The 1P vs. 2P debate
Nextracker intentionally designed its two-modules-in-portrait (2P) NX Gemini to eliminate the additional mismatch losses associated with electrical strings split between the east and west panel rows as a way to optimize bifacial gains.
Based on five months of side-by-side test data, bifacial modules mounted on the 2P NX Gemini are generating slightly less bifacial gain than those on the 1P NX Horizon. These empirical data indicate an albedo-dependent bifacial gain advantage for the 1P NX Horizon of 0.6% to 1.2%.
These results conflict with studies done by Soltec to promote its own 2P design, and Nextracker chalks the difference up to a few things, the most important being testing longer rows (the interior-of-row strings exclude edge-of-row effects that tend to exaggerate system-level bifacial gains).
Another issue cited electrical stringing in the 2P design, which has modules from an upper row in the same electrical string as modules on a lower row. In this scenario, the intensity of the reflected sunlight on the back side of the modules varies between the rows based on distance to the ground – increasing mismatch effects. Portrait versus landscape orientation could have a similar impact on mismatch too.
The effect of wiring
The trend toward half-cut cells in bifacial PV modules has general benefits such as lower resistive losses, higher shade tolerance, lower risk of microcracking, and improved durability, but they also benefit 1P tracker designs because the junction boxes are located mid-module, directly over the torque tube.

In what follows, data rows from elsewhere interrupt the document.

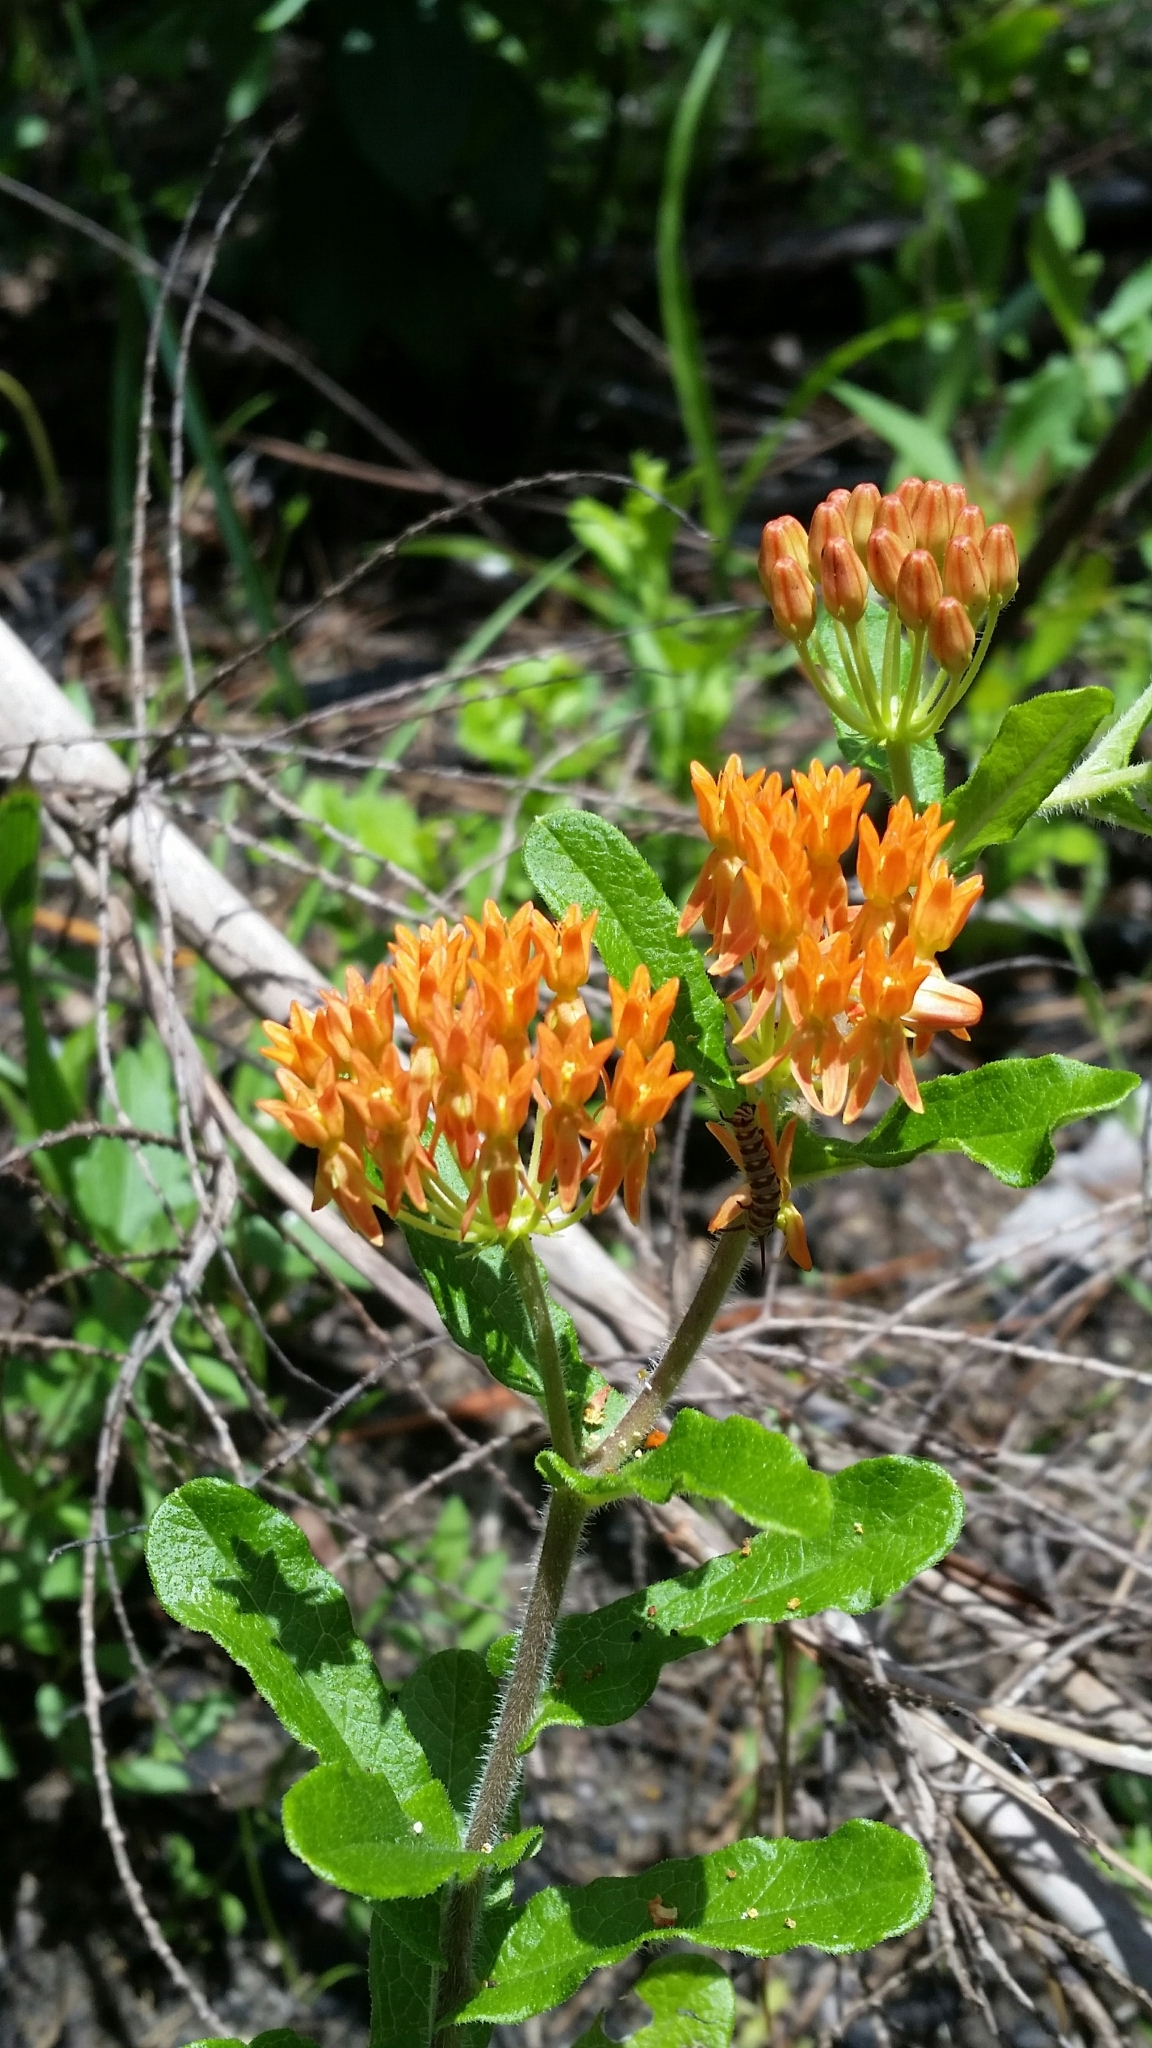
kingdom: Plantae
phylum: Tracheophyta
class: Magnoliopsida
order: Gentianales
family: Apocynaceae
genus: Asclepias
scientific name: Asclepias tuberosa
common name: Butterfly milkweed
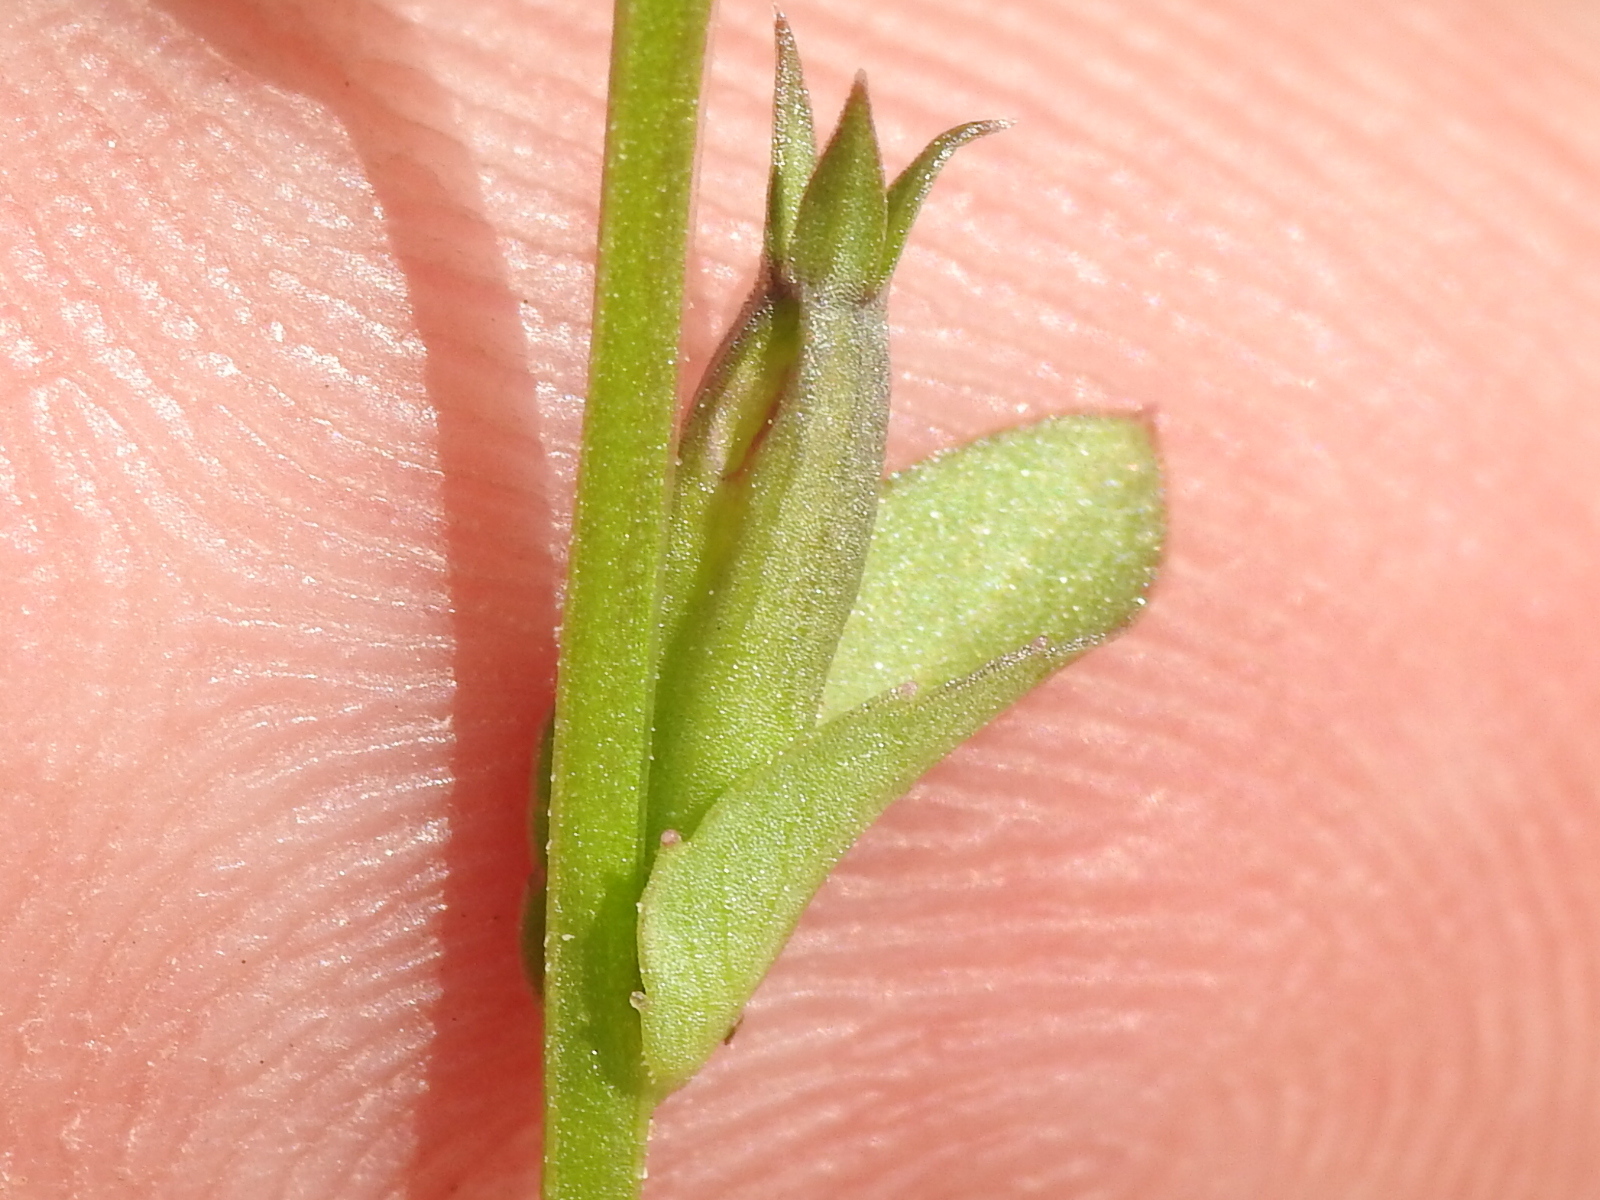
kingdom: Plantae
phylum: Tracheophyta
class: Magnoliopsida
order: Asterales
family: Campanulaceae
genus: Triodanis
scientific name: Triodanis biflora
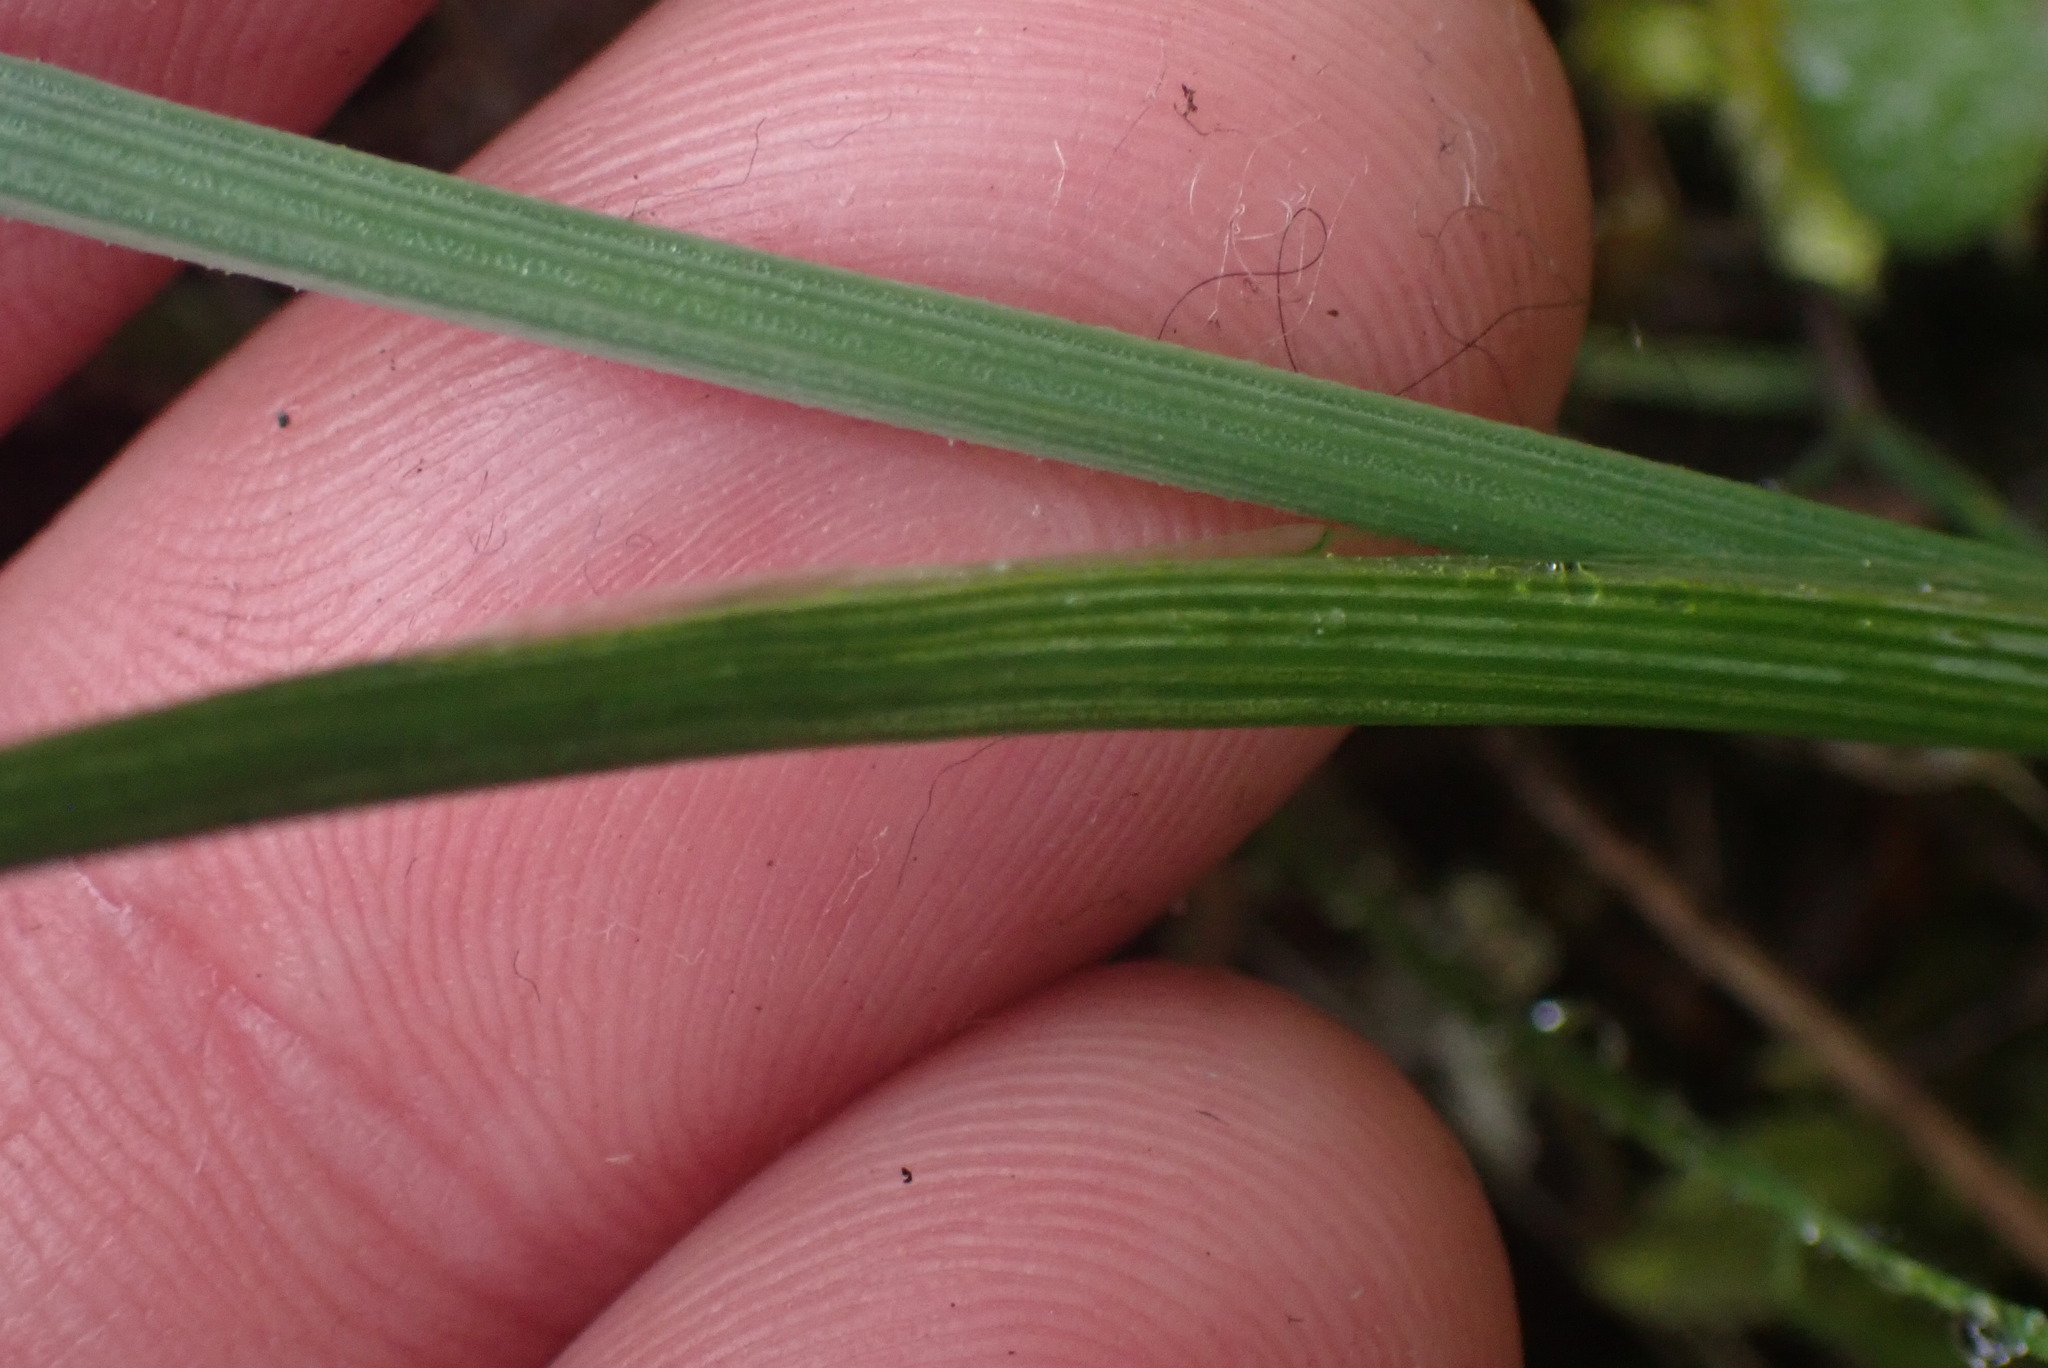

To the extent that installers are able to aggregate and route DC source circuit and homerun conductors along the underside of this torque tube, it is possible to minimize back-side shading and optimize bifacial gains. For large wire bundles, installers can add wire hangers or harnesses at each short rail location, providing the necessary support at regular intervals along the torque tube. At each foundation and bearing, installers can use a beam clamp or similar to install wire management hardware that secures and protects the wire bundle while allowing for tracker rotation.